The banking industry opposes a new consumer agency, contending that current federal regulators can handle the task. Community bankers won a major concession, however, in the financial overhaul bill that passed the House in December: Banks with less than $10 billion in assets would not have to undergo a separate examination by the proposed consumer protection agency.
Bair also touched on two themes she has recently emphasized. Citing the historically large drop in bank lending last year, she said most of the decline has come from big banks while community banks have been "hanging in there better" than the large Wall Street institutions.

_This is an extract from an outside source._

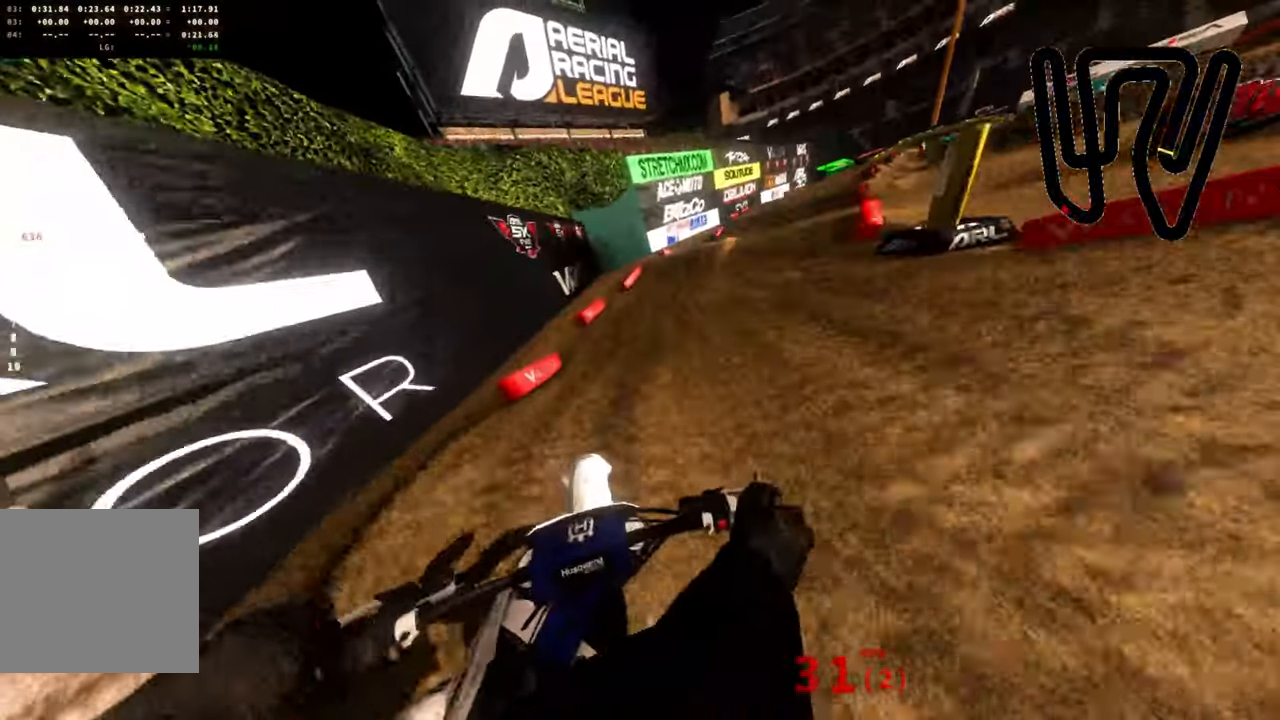
{"buttons": ["R2"], "left_stick": "right", "right_stick": "up-right", "events": []}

Big banks "need to step up to the plate here, too," she said.
U.S. bank lending in 2009 posted the steepest drop since 1942, with the volume of loans falling by $587.3 billion, or 7.5 percent, from 2008.
Bair also refuted accusations by lawmakers and business owners that overly strict directives by bank regulators and examiners have dampened banks' lending to local businesses.

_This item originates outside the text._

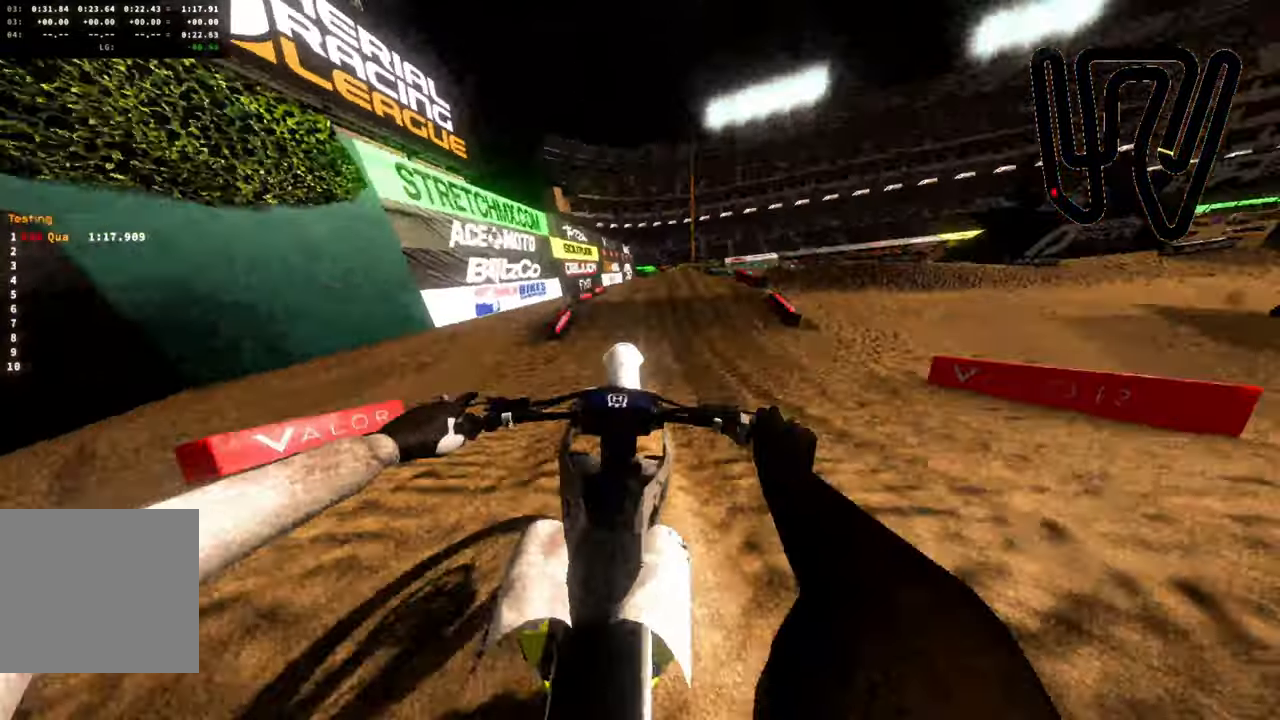
{"buttons": ["R2"], "left_stick": "left", "right_stick": "up-right", "events": [[250, "R2", "up"], [333, "left_stick", "center"], [383, "left_stick", "left"], [400, "right_stick", "up-right"], [466, "R2", "down"]]}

The FDIC has encouraged its examiners to "take a balanced approach" to bank supervision and not to overreact in a climate of mounting loan losses and bank failures, Bair said. The word to banks is, "If it's a good loan, make the loan," she said.
But Chris Cole, senior regulatory counsel for the Independent Community Bankers of America, who spoke after Bair, said community banks "are really in a bind here."
"The regulatory pendulum has swung too far over in the direction of overregulation," said Cole, who spoke to the state attorneys general after Bair. The economy won't fully recovery until the pendulum swings back, he said.